On fait également la connaissance d'Helmholtz Watson, maître de conférences au Collège des Ingénieurs en Émotion et meilleur ami de Bernard. Il est assez similaire à Bernard mais n'est pas un paria. Helmholtz lui aussi s'interroge et trouve que quelque chose manque à cette société, aussi formidable soit-elle : une personne héroïque suscitant l'admiration.
Le Meilleur des mondes décrit une société future dotée des caractéristiques suivantes :
- La société est divisée en sous-groupes, des Alphas aux Epsilons, en fonction de leurs capacités intellectuelles et physiques. L'appartenance à un groupe ne doit rien au hasard : ce sont les traitements chimiques imposés aux embryons qui les orientent dans l'un des sous-groupes plutôt qu'un autre, influençant leur développement.
- Ces sous-groupes, qui constituent des castes, coexistent avec harmonie et sans animosité, chacun étant ravi d'être dans le groupe où il a été placé. Et pour cause, des méthodes hypnopédiques (répétitions de leçons orales durant le sommeil) conditionnent le comportement de chacun dès le plus jeune âge.

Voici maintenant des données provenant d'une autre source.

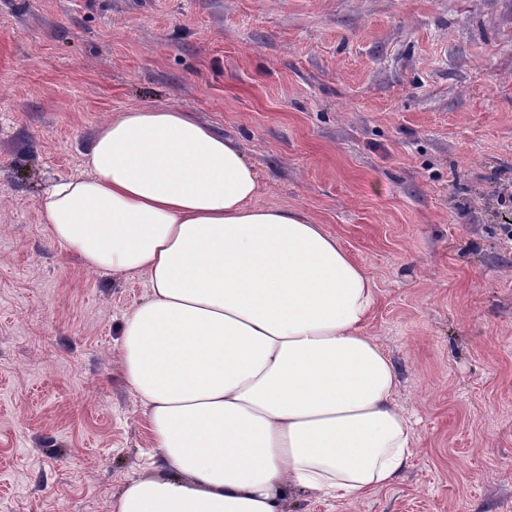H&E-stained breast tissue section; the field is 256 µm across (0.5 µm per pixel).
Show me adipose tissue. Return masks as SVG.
Returning <instances> with one entry per match:
<instances>
[{
    "label": "adipose tissue",
    "instance_id": "adipose-tissue-1",
    "mask_svg": "<svg viewBox=\"0 0 512 512\" xmlns=\"http://www.w3.org/2000/svg\"><path fill=\"white\" fill-rule=\"evenodd\" d=\"M85 164L39 201L51 238L150 288L119 352L158 471L112 512H282L295 490L357 499L393 484L414 432L395 364L362 330L375 284L340 241L256 205L254 165L178 108L122 112Z\"/></svg>",
    "mask_w": 512,
    "mask_h": 512
}]
</instances>
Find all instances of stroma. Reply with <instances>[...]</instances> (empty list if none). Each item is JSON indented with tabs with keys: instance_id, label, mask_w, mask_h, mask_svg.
I'll return each mask as SVG.
<instances>
[{
	"instance_id": "1",
	"label": "stroma",
	"mask_w": 512,
	"mask_h": 512,
	"mask_svg": "<svg viewBox=\"0 0 512 512\" xmlns=\"http://www.w3.org/2000/svg\"><path fill=\"white\" fill-rule=\"evenodd\" d=\"M174 107L238 144L377 287L416 423L392 486L283 512H512V0H0V512H112L157 460L118 355L144 275L38 203L102 125Z\"/></svg>"
}]
</instances>
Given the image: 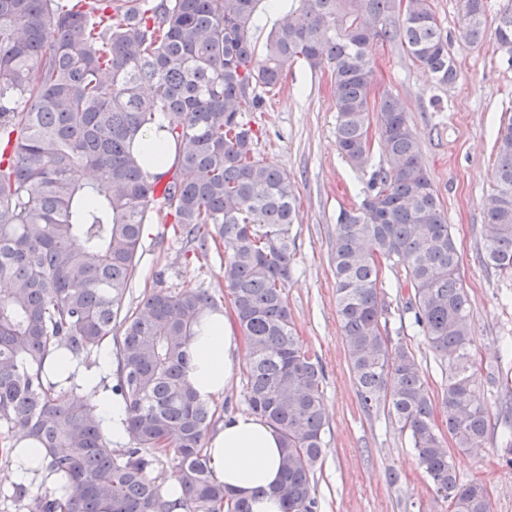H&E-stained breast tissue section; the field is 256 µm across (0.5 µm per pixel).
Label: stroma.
<instances>
[{
    "instance_id": "1",
    "label": "stroma",
    "mask_w": 512,
    "mask_h": 512,
    "mask_svg": "<svg viewBox=\"0 0 512 512\" xmlns=\"http://www.w3.org/2000/svg\"><path fill=\"white\" fill-rule=\"evenodd\" d=\"M431 4L461 64L457 81L438 85L401 45L380 41L372 47L376 85L401 99L451 226L471 303L478 366L502 367L500 383L482 385L478 392L496 430L479 447L455 452L456 472L460 483L487 486L492 512H512V466L501 447L512 433V411L502 405L512 393V361L500 359L502 341L512 340V277L486 265L482 240L483 202L497 159L494 140L500 124L512 116V64L493 37L478 45L461 38L459 0ZM331 77V67L314 71L303 61H289L280 92L265 95L258 108L243 114L258 132L256 157L286 172L299 195L289 227L293 274L286 295L301 341L323 367L326 418L327 449L311 481L320 512H448L387 410L363 411L342 345L331 263L336 215L361 202L369 175L353 169L337 147ZM140 254L126 307L136 308L155 288L203 289L215 309L232 311L215 245L202 250L175 236L166 213L154 214L144 225ZM384 281L390 334L407 342L433 401H440L439 358L417 333L412 312L394 288V273H386Z\"/></svg>"
}]
</instances>
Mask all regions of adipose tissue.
<instances>
[{
    "mask_svg": "<svg viewBox=\"0 0 512 512\" xmlns=\"http://www.w3.org/2000/svg\"><path fill=\"white\" fill-rule=\"evenodd\" d=\"M190 347L193 351L185 375L197 394L213 401L222 398L240 371L245 357L232 319L223 311H205ZM85 396L109 423L108 436L124 438V407L119 397H108L98 386L95 374L83 380ZM11 444L24 458L14 468L15 481L35 490L49 489L55 498L66 500L63 482L38 465L41 448L29 438L16 436ZM205 452L215 483L231 498L246 500L252 512H282L276 488L281 477L282 439L279 432L260 417L249 413L225 415L223 423L207 441Z\"/></svg>",
    "mask_w": 512,
    "mask_h": 512,
    "instance_id": "ef3b65f1",
    "label": "adipose tissue"
}]
</instances>
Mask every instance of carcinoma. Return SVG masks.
<instances>
[{"label": "carcinoma", "mask_w": 512, "mask_h": 512, "mask_svg": "<svg viewBox=\"0 0 512 512\" xmlns=\"http://www.w3.org/2000/svg\"><path fill=\"white\" fill-rule=\"evenodd\" d=\"M0 0V424L44 449L70 485L65 501L13 486L28 512H173L164 471L183 490L181 512H250L211 479L204 452L215 410L185 382L205 291H152L124 307L143 225L168 210L183 234L222 245L220 274L250 362L246 398L283 439L284 512H318L311 474L326 449L322 369L291 323L286 285L298 198L276 166L255 158L242 113L255 89L275 90L283 65L333 68L336 141L358 170L371 133L386 161L355 209L336 217L337 314L362 409H388L449 512H491L490 493L459 483L448 445L476 447L491 427L475 392L470 299L417 136L401 100L374 93L372 46L397 42L442 86L456 82L430 0H295L256 54L264 0ZM487 0H461V37L487 36ZM494 39L512 62V0ZM174 146L162 175L134 152L149 130ZM494 186L485 201V259L512 275V120L499 126ZM166 182L162 198L152 188ZM405 263L415 324L448 371L440 429L407 343L389 336L379 283ZM119 332L112 333L114 327ZM115 349L128 446L117 453L94 404L68 394L73 375L48 356L88 360Z\"/></svg>", "instance_id": "carcinoma-1"}]
</instances>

- La reproduction est entièrement artificielle. Non seulement la notion de parenté ne correspond plus à une réalité courante, mais son évocation est considérée comme vulgaire, voire obscène.
- La sexualité est détournée pour n'être que récréative et étouffer dans l'œuf les passions amoureuses, celles-ci étant clairement source de tensions (jalousie, possessivité), et donc à bannir de cette société.
- Le conditionnement dirige les goûts des membres de la société vers des loisirs nécessitant l'achat d'équipements spécialisés au lieu de l'appréciation des passe-temps gratuits ou bon marché. On les conditionne, par exemple, à ne pas aimer les fleurs, au motif que ce goût n'engendre pas assez d'activité économique. Huxley montre ici les dérives possibles du behaviorisme ou comportementalisme étudié notamment par John Broadus Watson.
- Les loisirs sont omniprésents à la condition expresse qu'ils soient en groupe. Le sexe sans limite est encouragé dès la plus petite enfance, comme une relation sociale récréative comme une autre.
- Le soma est une drogue parfaite, sans effet secondaire, qui est distribuée par l'administration. Cette drogue empêche les habitants d'être malheureux. Elle agit sur un mode anxiolytique.
- Sur le plan religieux, le régime est théocratique. Cela dit, les notions de religion et de théocratie y sont inexistantes et il en va de même pour toutes les autres notions associées à la religion, sauf l'hérésie, qui peut être punie de déportation, et le sacrilège.
Huxley fonde sa dystopie sur l’aspect utopique d’une société-monde profondément anesthésiée par le progrès scientifique et technique de l’an 600 après Ford. Ce roman pousse à son paroxysme les conceptions sur l'eugénisme qui était alors considéré par la communauté scientifique, et particulièrement par les généticiens et les biologistes, comme une science à part entière. D'ailleurs, Julian Huxley, frère d'Aldous Huxley, était un éminent généticien partisan de l'eugénisme. "Le Meilleur des Mondes" dénonce les méfaits de l’utopie en tant que conceptualisation fausse et assujettissante.
"Le Meilleur des Mondes" a longtemps été présenté comme une vision pessimiste du futur de la société de consommation. Ce n'est pas seulement un livre de science-fiction mais aussi une métaphore de la société actuelle.